TASK REQUIREMENTS
Give the count of lines in the entries below that contain the string "down", and only that count.

DATA FOR PROCESSING

_ _ _ _ _

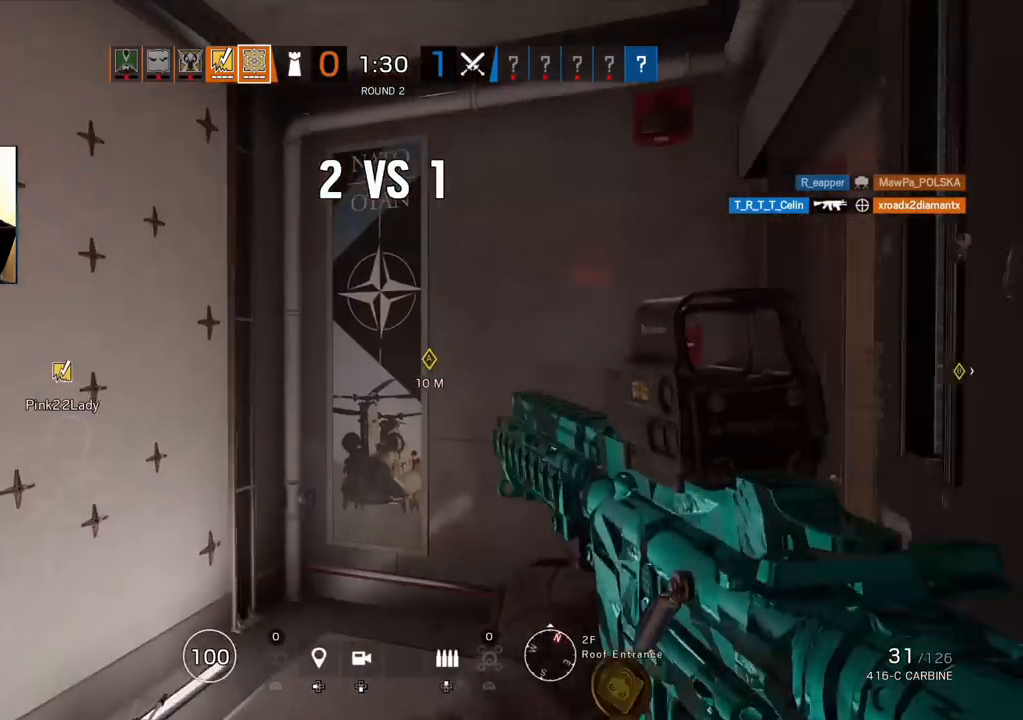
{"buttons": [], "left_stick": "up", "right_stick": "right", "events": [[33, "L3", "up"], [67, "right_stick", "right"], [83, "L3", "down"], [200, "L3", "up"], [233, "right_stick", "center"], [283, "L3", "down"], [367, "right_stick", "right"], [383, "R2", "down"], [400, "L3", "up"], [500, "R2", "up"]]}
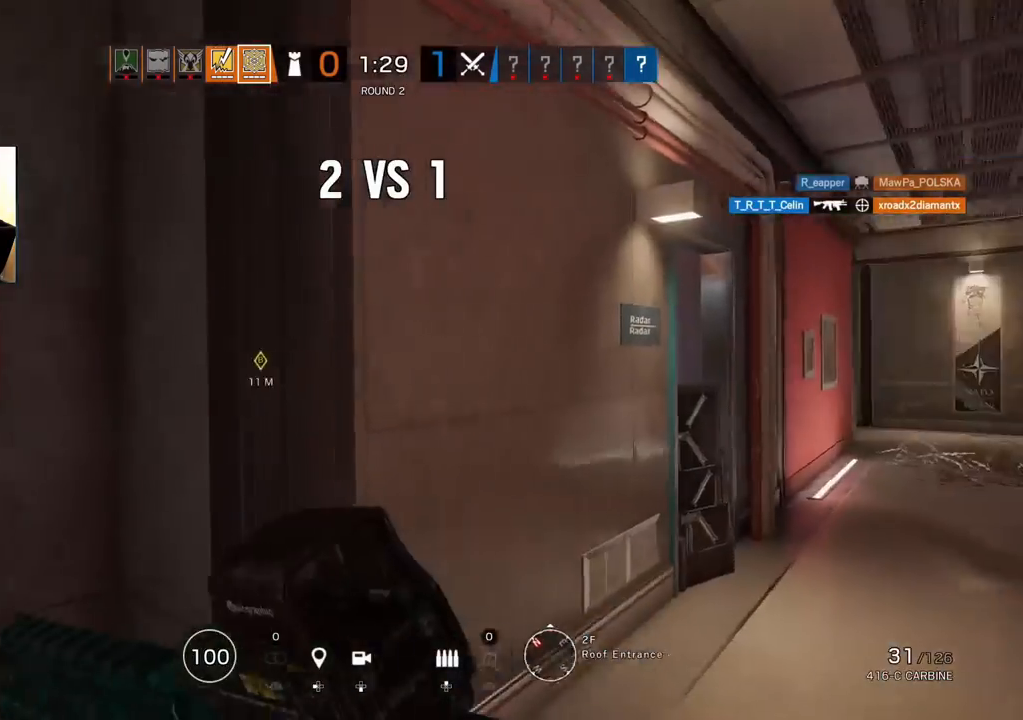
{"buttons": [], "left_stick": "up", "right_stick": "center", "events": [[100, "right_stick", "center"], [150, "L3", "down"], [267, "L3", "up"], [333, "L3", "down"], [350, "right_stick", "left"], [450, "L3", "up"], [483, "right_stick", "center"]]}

_ _ _ _ _

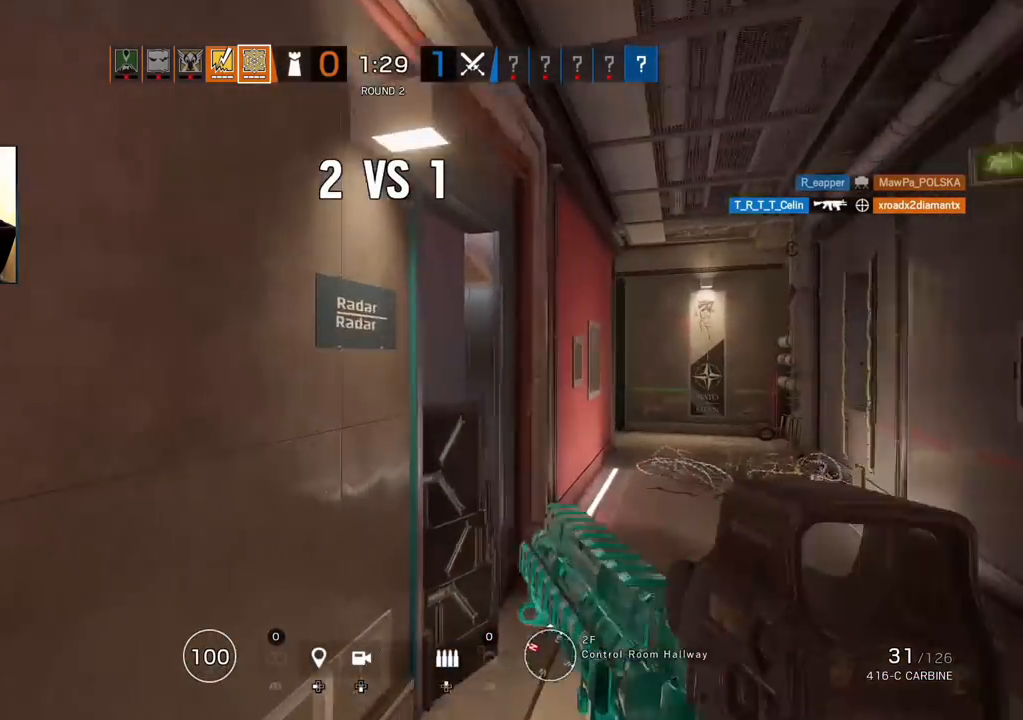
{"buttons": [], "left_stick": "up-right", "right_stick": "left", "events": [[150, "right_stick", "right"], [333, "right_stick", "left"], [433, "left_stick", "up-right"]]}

_ _ _ _ _

RESPONSE TO THE EXERCISE
2